I lost a wonderful cat to an abdominal aneurysm last night. He became paralyzed in his legs. Has anyone else had this tragedy happen? It happens so suddenly.
I lost a wonderful cat to an abdominal aneurysm last night. He became paralyzed in his legs. Has anyone else had this tragedy happen? It happens so suddenly.

I was wondering if this was thrombosis?
Karen
I lost a wonderful cat to an abdominal aneurysm last night. He became paralyzed in his legs.

My guess is your cat suffered a thromboembolus lodged at the terminal abdominal aorta (the aortic trifurcation). This type of thromboembolus usually extends down the external iliac arteries, giving it the appearance of a "saddle" hence the name: saddle thromboemboli or "saddle thrombus". Thromboembolism of the terminal aorta produces acute rear limb paresis/paralysis and pain, and a loss of the femoral pulses and pale or cyanotic pads. Some cats have smaller thromboemboli that lodge in one femoral artery so only one limb is affected, or in a brachial artery, or in another smaller artery. In other cats, a very large thromboembolus lodges in the mitral valve orifice, the left ventricle, or the proximal aorta at the region of the brachiocephalic trunk, causing sudden death. But saddle thrombi are the most common.
Regardless of the final destination, thrombus formation in cats usually occurs in some region of the left heart - probably in an enlarged left atrium and more than likely in the left auricle. IOW, your cat probably had undiagnosed heart disease - hyperthrophic cardiomyopathy in particular. Saddle thrombus is one of the most devastating complications associated with myocardial diseases in cats.
.
Has anyone else had this tragedy happen?

Too many times. The screams of agonizing pain still haunt me to this day.

I'm very sorry for your loss.
Phil.
I lost a wonderful cat to an abdominal aneurysm last night. He became paralyzed in his legs.

My guess is your cat suffered a thromboembolus lodged at the terminal abdominal aorta (the aortic trifurcation). This type of thromboembolus usually extends down the external iliac arteries, giving it the appearance

That's what killed one of my cats.
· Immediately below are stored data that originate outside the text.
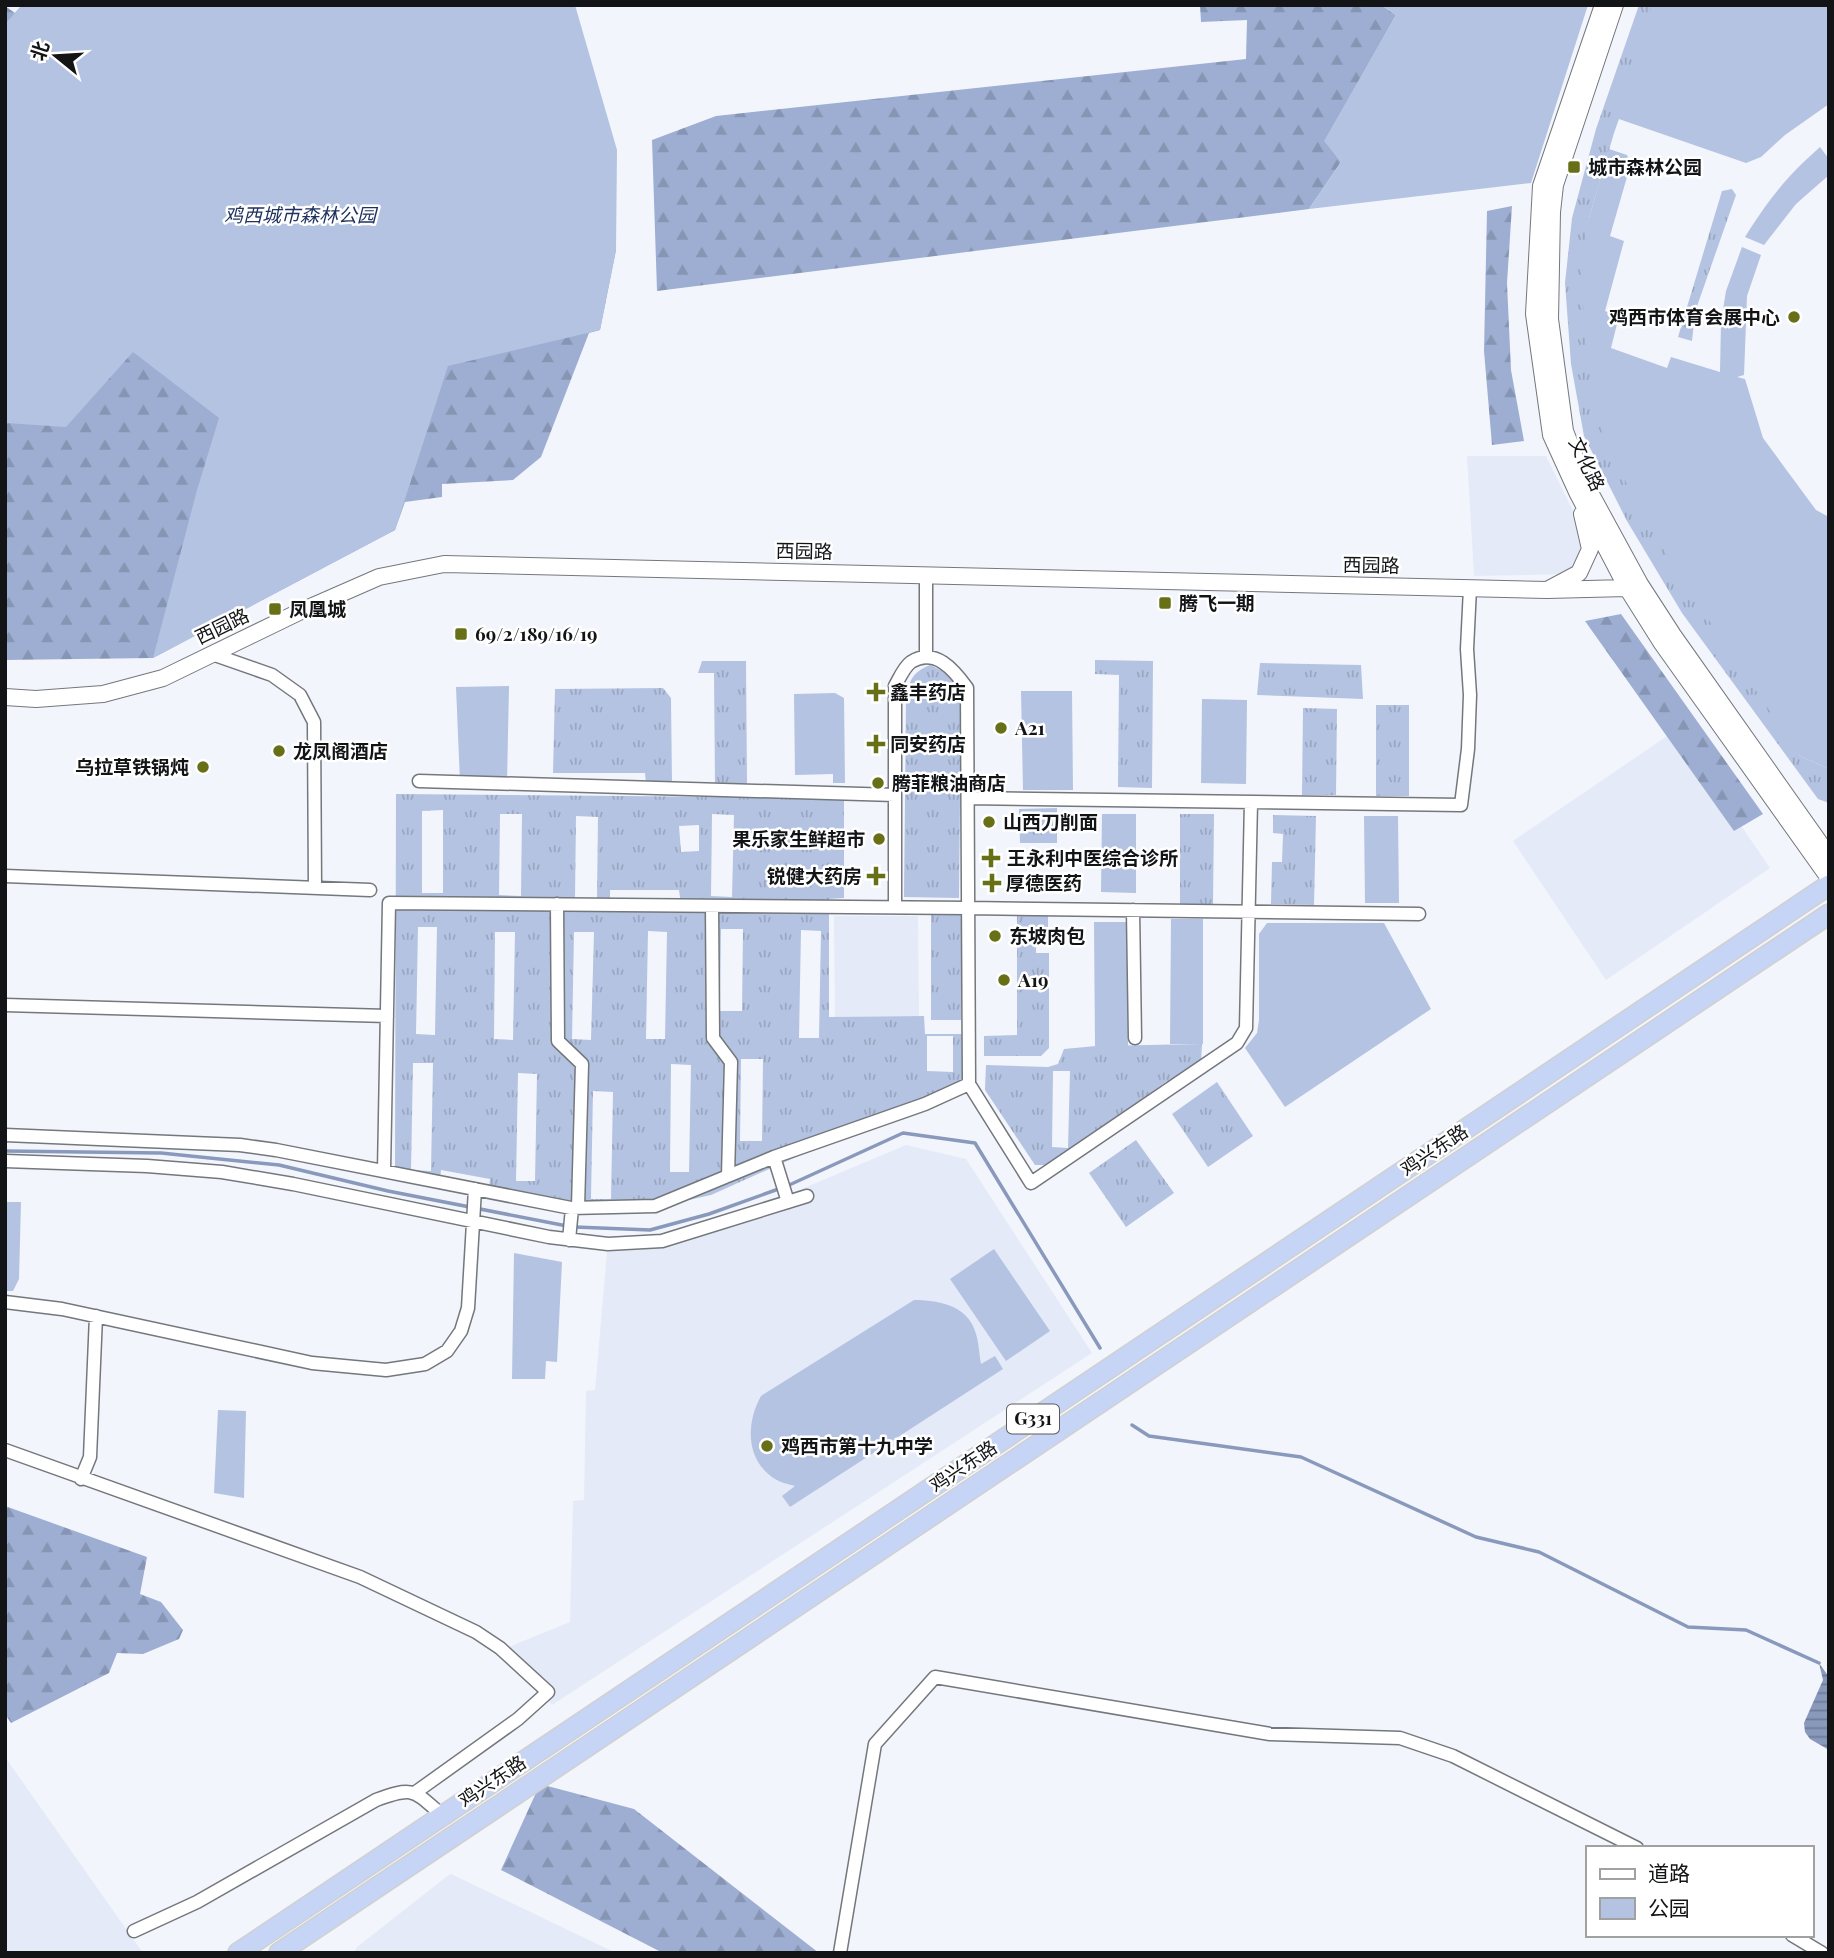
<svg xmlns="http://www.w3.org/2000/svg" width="1834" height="1958" font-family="'Playfair Display','Noto Sans SC',serif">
<defs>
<pattern id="grass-tufts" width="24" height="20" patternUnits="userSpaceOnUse" patternTransform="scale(1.75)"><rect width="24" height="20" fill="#b4c3e2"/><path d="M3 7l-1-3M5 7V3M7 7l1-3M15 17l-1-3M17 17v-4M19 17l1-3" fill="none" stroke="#9aa7c1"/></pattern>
<pattern id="forest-firs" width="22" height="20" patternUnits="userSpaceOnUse" patternTransform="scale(1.75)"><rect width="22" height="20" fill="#9eaed2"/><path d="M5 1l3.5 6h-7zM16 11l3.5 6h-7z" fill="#8795b4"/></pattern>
<pattern id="water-rules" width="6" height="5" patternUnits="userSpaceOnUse" patternTransform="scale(1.75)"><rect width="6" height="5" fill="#8999bc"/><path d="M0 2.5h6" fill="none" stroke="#6f7c98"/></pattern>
</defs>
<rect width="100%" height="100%" fill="#f2f5fb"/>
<!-- built -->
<path fill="#e4eaf7" d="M 1467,456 L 1546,456 L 1580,525 L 1585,546 L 1569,574 L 1474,576 Z
M 1676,730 L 1770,868 L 1606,980 L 1513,841 Z
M 834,916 L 918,916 L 919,1016 L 835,1017 Z
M 906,1145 L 966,1159 L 1092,1353 L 552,1705 L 506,1648 L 570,1622 L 573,1501 L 584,1500 L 586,1391 L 595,1390 L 607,1252 L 662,1248 Z
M 5,1757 L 143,1953 L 5,1953 Z
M 450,1874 L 451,1874 L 616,1953 L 354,1953 L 357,1947 Z"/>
<!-- grass -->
<path fill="url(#grass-tufts)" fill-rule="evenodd" d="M 1639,5 L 1659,5 L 1614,133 L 1589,218 L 1587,356 L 1800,756 L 1829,769 L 1829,803 L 1818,799 L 1682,613 L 1627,521 L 1584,436 L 1571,364 L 1565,283 L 1572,218 L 1596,129 Z
M 1732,189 L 1736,195 L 1695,312 L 1692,341 L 1678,337 L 1722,191 Z
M 1095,660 L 1153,661 L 1152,788 L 1118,787 L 1119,675 L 1095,674 Z
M 702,661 L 746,661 L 747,784 L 715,785 L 714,673 L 698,673 Z
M 1260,663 L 1361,665 L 1363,699 L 1257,695 Z
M 930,665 C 946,672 958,680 961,698 L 959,898 L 904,897 L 906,697 C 910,679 913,672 930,665 Z
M 663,688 L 671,698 L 672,783 L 646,783 L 645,773 L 553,773 L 555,689 Z
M 1376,705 L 1409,705 L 1409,796 L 1376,796 Z
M 1303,708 L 1337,709 L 1336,795 L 1302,795 Z
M 396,794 L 844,798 L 844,898 L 829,899 L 829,1017 L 924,1016 L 925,1034 L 965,1034 L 966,1081 L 711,1195 L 680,1202 L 571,1203 L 489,1188 L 490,1179 L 441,1170 L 440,1179 L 395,1169 ZM 443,810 L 443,893 L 422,893 L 422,811 ZM 500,814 L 522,814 L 521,896 L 499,895 ZM 712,814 L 734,815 L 732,897 L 711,896 ZM 576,816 L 598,817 L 597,899 L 575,898 ZM 699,825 L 699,851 L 681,852 L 679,826 ZM 610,890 L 679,890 L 681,905 L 610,904 ZM 418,927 L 437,927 L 435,1035 L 416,1034 ZM 721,929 L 743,929 L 742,1011 L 720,1011 ZM 801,930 L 821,931 L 819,1038 L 799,1038 ZM 648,931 L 667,932 L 665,1039 L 646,1039 ZM 495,932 L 515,932 L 513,1040 L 494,1039 ZM 574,932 L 594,932 L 591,1040 L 572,1039 ZM 927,1036 L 953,1036 L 953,1072 L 927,1071 ZM 741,1059 L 763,1059 L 762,1141 L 740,1141 ZM 413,1063 L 433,1063 L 431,1171 L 411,1170 ZM 671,1064 L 691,1065 L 689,1172 L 670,1172 ZM 518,1073 L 537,1074 L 535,1181 L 516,1181 ZM 593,1091 L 613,1092 L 611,1199 L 591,1199 Z
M 1057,808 L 1057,843 L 1020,843 L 1019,809 Z
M 1180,814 L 1214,814 L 1213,905 L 1180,904 Z
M 1273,815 L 1316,816 L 1314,905 L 1271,904 L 1272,862 L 1282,862 L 1283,834 L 1273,833 Z
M 961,914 L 961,1020 L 931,1020 L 931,915 Z
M 1017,915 L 1048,915 L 1048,932 L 1036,933 L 1036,953 L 1049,953 L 1049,1048 L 1041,1056 L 984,1056 L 984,1036 L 1017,1035 Z
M 1202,1044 L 1201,1062 L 1170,1084 L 1167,1081 L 1052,1165 L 1035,1165 L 985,1090 L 986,1065 L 1048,1067 L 1058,1064 L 1064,1049 L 1096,1046 ZM 1053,1071 L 1070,1071 L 1068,1148 L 1052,1147 Z
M 1217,1082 L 1253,1136 L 1208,1167 L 1172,1114 Z
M 1136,1140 L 1174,1193 L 1126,1227 L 1089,1173 Z"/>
<!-- forest -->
<path fill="url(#forest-firs)" d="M 22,5 L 616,250 L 600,330 L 589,333 L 541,457 L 513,480 L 442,484 L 442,497 L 405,502 L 395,530 L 153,658 L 5,660 L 5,6 L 15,13 Z
M 1200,5 L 1381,5 L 1396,15 L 1325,141 L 1341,162 L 1309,209 L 657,291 L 652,140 L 716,116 L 1246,59 L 1247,20 L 1201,22 Z
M 1512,206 L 1507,283 L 1511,370 L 1524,441 L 1492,445 L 1484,351 L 1487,211 Z
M 1621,614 L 1763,814 L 1734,831 L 1585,621 Z
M 5,1506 L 147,1557 L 140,1594 L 161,1602 L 183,1630 L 179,1639 L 143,1654 L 117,1653 L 109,1673 L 11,1723 L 5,1714 Z
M 540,1784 L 634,1809 L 819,1953 L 663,1953 L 501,1870 Z"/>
<!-- park -->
<path fill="#b4c3e2" d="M 22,5 L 575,5 L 617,150 L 616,250 L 600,330 L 448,366 L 395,530 L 153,658 L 197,490 L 219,418 L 133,352 L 66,427 L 5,423 L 5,24 Z
M 1381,5 L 1588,5 L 1531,183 L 1309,209 L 1341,162 L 1324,141 L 1396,15 Z
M 1652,5 L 1829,5 L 1829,104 L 1785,135 L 1761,157 L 1746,163 L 1616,118 L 1616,106 Z
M 1820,147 L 1829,159 L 1829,175 L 1796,204 L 1764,245 L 1745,237 C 1769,199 1786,177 1820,147 Z
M 1609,149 L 1627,155 L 1631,163 L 1610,236 L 1624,241 L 1605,311 L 1619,316 L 1611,348 L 1667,368 L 1671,357 L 1720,372 L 1721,322 L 1726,291 L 1742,247 L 1761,255 L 1747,296 L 1744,375 L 1737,377 L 1745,379 L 1763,438 L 1816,510 L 1829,517 L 1829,769 L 1800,756 L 1696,601 L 1638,507 L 1601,430 L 1587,356 L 1581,280 L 1589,218 Z
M 509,686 L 507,783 L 460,782 L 456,687 Z
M 1021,691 L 1072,691 L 1073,790 L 1023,790 Z
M 835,693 L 844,698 L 845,783 L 833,783 L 833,774 L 795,775 L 794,694 Z
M 1202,699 L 1247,700 L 1246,784 L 1201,783 Z
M 1102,814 L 1136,814 L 1136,893 L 1101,892 Z
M 1364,816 L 1398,816 L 1399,903 L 1365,903 Z
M 1171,919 L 1203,919 L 1203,1044 L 1170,1044 Z
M 1094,922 L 1127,922 L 1128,1046 L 1095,1046 Z
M 1267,923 L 1384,923 L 1431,1009 L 1285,1107 L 1245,1048 L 1257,1033 L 1259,1020 L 1259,934 Z
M 5,1202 L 21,1202 L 19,1279 L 13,1291 L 5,1291 Z
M 994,1249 L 1050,1331 L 1006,1361 L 950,1279 Z
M 514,1253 L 562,1262 L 557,1362 L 546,1361 L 545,1379 L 512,1379 Z
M 914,1300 C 937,1300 967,1305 975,1331 C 979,1341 979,1354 981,1364 L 995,1356 L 1003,1369 L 790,1507 L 782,1496 L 795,1486 C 789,1484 781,1483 775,1479 C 745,1460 746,1423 761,1396 Z
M 218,1410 L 246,1411 L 244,1498 L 214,1493 Z"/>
<!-- water -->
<path fill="url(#water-rules)" d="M 1819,1663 L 1829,1677 L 1829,1750 L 1810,1739 L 1805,1732 L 1804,1723 L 1823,1680 Z"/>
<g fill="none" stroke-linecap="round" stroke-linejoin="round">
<!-- stream -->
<path stroke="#8999bc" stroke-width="3.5" d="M 5,1151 L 161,1153 L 279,1165 L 388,1191 L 567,1226
M 575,1227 L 650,1230 L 709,1214 L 787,1186 L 903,1133 L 975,1143 L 1100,1348
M 1132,1425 L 1149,1436 L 1301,1457 L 1476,1537 L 1539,1552 L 1688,1627 L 1746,1630 L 1819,1663"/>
<defs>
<path id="minor" d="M 212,654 L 272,675 L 300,695 L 314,722 L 315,888
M 926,657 L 926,575
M 419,781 L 895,795
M 968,798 L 1461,805 L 1468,749 L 1470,695 L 1467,649 L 1470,588
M 5,876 L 370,890
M 557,904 L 558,1041 L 582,1064 L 578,1207
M 712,906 L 713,1038 L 731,1062 L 728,1176
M 895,907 L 895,686 C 899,679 904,667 911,662 C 935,647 954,670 967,688 L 969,1084
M 1133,910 L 1135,1038
M 5,1005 L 387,1016
M 5,1135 L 240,1145 L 276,1150 L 571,1208 L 655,1206 L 774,1157 L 925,1104 L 969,1084 L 1031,1183 L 1237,1043 L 1246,1028 L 1251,802
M 774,1157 L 788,1202
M 5,1161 L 147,1166 L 222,1172 L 293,1184 L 549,1237 L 608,1244 L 662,1241 L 807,1196
M 384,1171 L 389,903 L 968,908 L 1419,914
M 569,1240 L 572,1208
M 5,1302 L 62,1309 L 312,1363 L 386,1370 L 425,1364 L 447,1351 L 461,1331 L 468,1308 L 475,1189
M 5,1450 L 360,1577 L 476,1632 L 500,1648 L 548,1692 L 518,1719 L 416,1792
M 81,1479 L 90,1457 L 96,1316
M 134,1931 L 197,1902 L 376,1800 C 414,1786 413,1790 442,1815
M 1792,1935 L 1822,1953
M 840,1953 L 875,1744 L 935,1677 L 1270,1734 L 1400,1738 L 1453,1756 L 1637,1848"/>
<path id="secondary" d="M 1603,5 L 1541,186 L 1534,314 L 1551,435 L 1577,492 L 1627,588 L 1661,642 L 1829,878
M 1615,5 L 1555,185 L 1552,212 L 1550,319 L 1565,431 L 1586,485 L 1640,584 L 1673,635 L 1829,856
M 1549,589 L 1579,573 L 1590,549 L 1582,514
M 5,697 L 36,699 L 103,694 L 163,678 L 299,612 L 379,577 L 444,564 L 1547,590 L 1627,588"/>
<path id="trunk" d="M 238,1953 L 1829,885
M 279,1953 L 1829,914"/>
</defs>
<!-- minor casing -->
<use href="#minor" stroke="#74777c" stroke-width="15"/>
<!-- secondary casing -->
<use href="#secondary" stroke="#74777c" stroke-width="18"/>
<!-- trunk casing -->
<use href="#trunk" stroke="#d0d0d0" stroke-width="22"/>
<!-- minor -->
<use href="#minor" stroke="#fff" stroke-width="12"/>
<!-- secondary -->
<use href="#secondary" stroke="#fff" stroke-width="16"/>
<!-- trunk -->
<use href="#trunk" stroke="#c6d4f6" stroke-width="19"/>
</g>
<!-- markers -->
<g fill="#676f17" stroke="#fff" stroke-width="2.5">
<rect x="1567" y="160" width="14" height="14" rx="3.5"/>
<circle cx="1794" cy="317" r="7"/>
<rect x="1158" y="596" width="14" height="14" rx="3.5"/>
<rect x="268" y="602" width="14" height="14" rx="3.5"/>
<rect x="454" y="627" width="14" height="14" rx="3.5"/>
<path d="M872.5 681.5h7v7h7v7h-7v7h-7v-7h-7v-7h7z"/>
<circle cx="1001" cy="728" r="7"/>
<path d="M872.5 733.5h7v7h7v7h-7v7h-7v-7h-7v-7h7z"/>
<circle cx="279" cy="751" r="7"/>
<circle cx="203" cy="767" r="7"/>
<circle cx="878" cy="783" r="7"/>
<circle cx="989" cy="822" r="7"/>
<circle cx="879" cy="839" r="7"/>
<path d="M987.5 847.5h7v7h7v7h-7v7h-7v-7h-7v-7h7z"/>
<path d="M872.5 865.5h7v7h7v7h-7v7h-7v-7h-7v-7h7z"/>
<path d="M988.5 872.5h7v7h7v7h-7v7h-7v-7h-7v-7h7z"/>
<circle cx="995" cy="936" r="7"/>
<circle cx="1004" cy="980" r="7"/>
<circle cx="767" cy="1446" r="7"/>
</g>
<g text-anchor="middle" stroke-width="5" stroke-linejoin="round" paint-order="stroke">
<!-- shield labels -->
<rect fill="#fff" stroke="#5a5a5c" stroke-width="2" x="1007" y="1404.5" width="52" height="29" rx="5"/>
<g font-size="18" font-weight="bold" fill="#131416">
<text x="1033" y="1425">G331</text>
</g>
<!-- poi labels -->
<g font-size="19" font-weight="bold" fill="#131416" stroke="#fff" text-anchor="start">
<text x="1588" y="174">城市森林公园</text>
<text x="1780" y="324" text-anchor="end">鸡西市体育会展中心</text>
<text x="1179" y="610">腾飞一期</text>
<text x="289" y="616">凤凰城</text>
<text x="475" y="641">69/2/189/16/19</text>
<text x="890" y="699">鑫丰药店</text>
<text x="1015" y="735">A21</text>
<text x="890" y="751">同安药店</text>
<text x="293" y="758">龙凤阁酒店</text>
<text x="189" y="774" text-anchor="end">乌拉草铁锅炖</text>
<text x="892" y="790">腾菲粮油商店</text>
<text x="1003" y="829">山西刀削面</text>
<text x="865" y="846" text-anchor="end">果乐家生鲜超市</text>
<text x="1007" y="865">王永利中医综合诊所</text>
<text x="862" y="883" text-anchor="end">锐健大药房</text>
<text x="1006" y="890">厚德医药</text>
<text x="1009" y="943">东坡肉包</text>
<text x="1018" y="987">A19</text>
<text x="781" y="1453">鸡西市第十九中学</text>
</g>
<!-- park labels -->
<g font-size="19" font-style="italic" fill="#203260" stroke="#fff">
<text x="300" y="222">鸡西城市森林公园</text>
</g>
<!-- street labels -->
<g font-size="19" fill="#131416" stroke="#fff">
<text transform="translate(1587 464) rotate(65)" y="7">文化路</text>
<text transform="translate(804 551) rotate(1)" y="7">西园路</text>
<text transform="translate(1371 565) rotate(1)" y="7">西园路</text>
<text transform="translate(222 626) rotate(-26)" y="7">西园路</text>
<text transform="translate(1434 1150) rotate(-34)" y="7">鸡兴东路</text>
<text transform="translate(963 1466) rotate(-34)" y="7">鸡兴东路</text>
<text transform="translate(492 1781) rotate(-34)" y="7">鸡兴东路</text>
</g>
</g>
<!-- border -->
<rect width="1834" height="1958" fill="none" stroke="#131416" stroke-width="14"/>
<!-- legend -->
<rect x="1586" y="1846" width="228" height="91" fill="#ffffff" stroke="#a1a1a2" stroke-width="2"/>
<rect x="1600" y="1869" width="35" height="10" fill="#ffffff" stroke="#a1a1a2" stroke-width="2"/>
<text x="1648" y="1881" font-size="21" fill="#131416">道路</text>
<rect x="1600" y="1898" width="35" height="21" fill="#b4c3e2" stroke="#a1a1a2" stroke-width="2"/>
<text x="1648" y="1916" font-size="21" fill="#131416">公园</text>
<!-- north arrow -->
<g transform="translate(56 56) rotate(288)" stroke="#ffffff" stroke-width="5" paint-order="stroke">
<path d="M0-5L12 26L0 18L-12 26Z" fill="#131416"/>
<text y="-10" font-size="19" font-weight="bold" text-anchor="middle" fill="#131416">北</text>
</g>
</svg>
His back feet wouldn't work one morning. The vet said that it was one of three things, and that was one of them. Off we went to the animal hospital and I was told that I could treat it but that there was certainly an underlying heart disease. They could try to dissolve the clot and if he survived the next few days he might live a year or two without any bad complications.
I told them to treat him but a few hours later got a call that his heart was filled with clots and there was no point in trying any longer. They put him to sleep.